Provided passage »
[Mlir-commits] [mlir] [mlir][RFC] Bytecode: op fallback path (PR #129784)

Thu Mar 6 17:48:09 PST 2025

nikalra wrote:

> The op not being understood is one aspect, but you can't directly grab data from the bytecode and rely on that being able to roundtrip (the bytecode has references to different parts of itself that you won't be able to replicate and understand).

Agreed, but unless I'm misunderstanding what you're saying, I don't think this proposal does that. Specifically, the type and attribute sections (which I believe is what you're referring to) still need to get created at time of writing. Rather, this proposal just creates an additional path during parsing where the dialect has an opportunity to deserialize an op that cannot be deserialized using the default process.

> The easiest example here is what to do about new attributes/types that weren't present in an older dialect, if that attribute/type uses a custom encoding you can't take the bytecode for it directly and roundtrip it.

Agreed, but the BytcodeDialectInterface leaves attribute and type parsing up to the dialect to do in an implementation defined manner. That's unchanged with this proposal, and would be up to the dialect to handle that complexity.

> I also don't want to encorage trying to make expectations on the structure of bytecode or how things are referenced. Consider a new container attribute #foo.new_container<#foo.old_attr>, if foo.new_container uses a custom dialect representation (which is generally the encouraged/expected case), you won't know how to interpret its contents (to know that its referencing #foo.old_attr). There is no way that you will reasonably be able to roundtrip this without essentially keeping entire sections of the original bytecode alive.

I don't think I'm following this -- 

In the same way that the current bytecode interfaces allow a dialect to define ser/de for an Attribute and Type, this proposal adds a path for a dialect to define custom deserialization for an Op that cannot be parsed using the default mechanisms. While the proposed use case is for passing through new ops, the infrastructure still provides a fallback path for parsing existing registered ops that could not be deserialized. The dialect can opt-into this behavior but is not required to. The fallback path is also not required to succeed if the dialect cannot interpret the encoded contents.

Task statement » In the post on the bytecode op fallback path, why does the quoted reply say a new container attribute like #foo.new_container<#foo.old_attr> cannot reasonably be roundtripped? Answer in one to three sentences.

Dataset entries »
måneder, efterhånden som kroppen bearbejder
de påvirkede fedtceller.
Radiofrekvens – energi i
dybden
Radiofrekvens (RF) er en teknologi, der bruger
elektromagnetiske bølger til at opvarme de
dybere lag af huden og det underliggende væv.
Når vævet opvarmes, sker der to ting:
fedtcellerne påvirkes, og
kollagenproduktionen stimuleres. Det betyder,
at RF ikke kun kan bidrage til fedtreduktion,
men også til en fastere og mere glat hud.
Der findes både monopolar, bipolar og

Response below » If foo.new_container uses a custom dialect representation, you won't know how to interpret its contents, so you can't tell that it references #foo.old_attr. The only way to roundtrip it would be to keep entire sections of the original bytecode alive.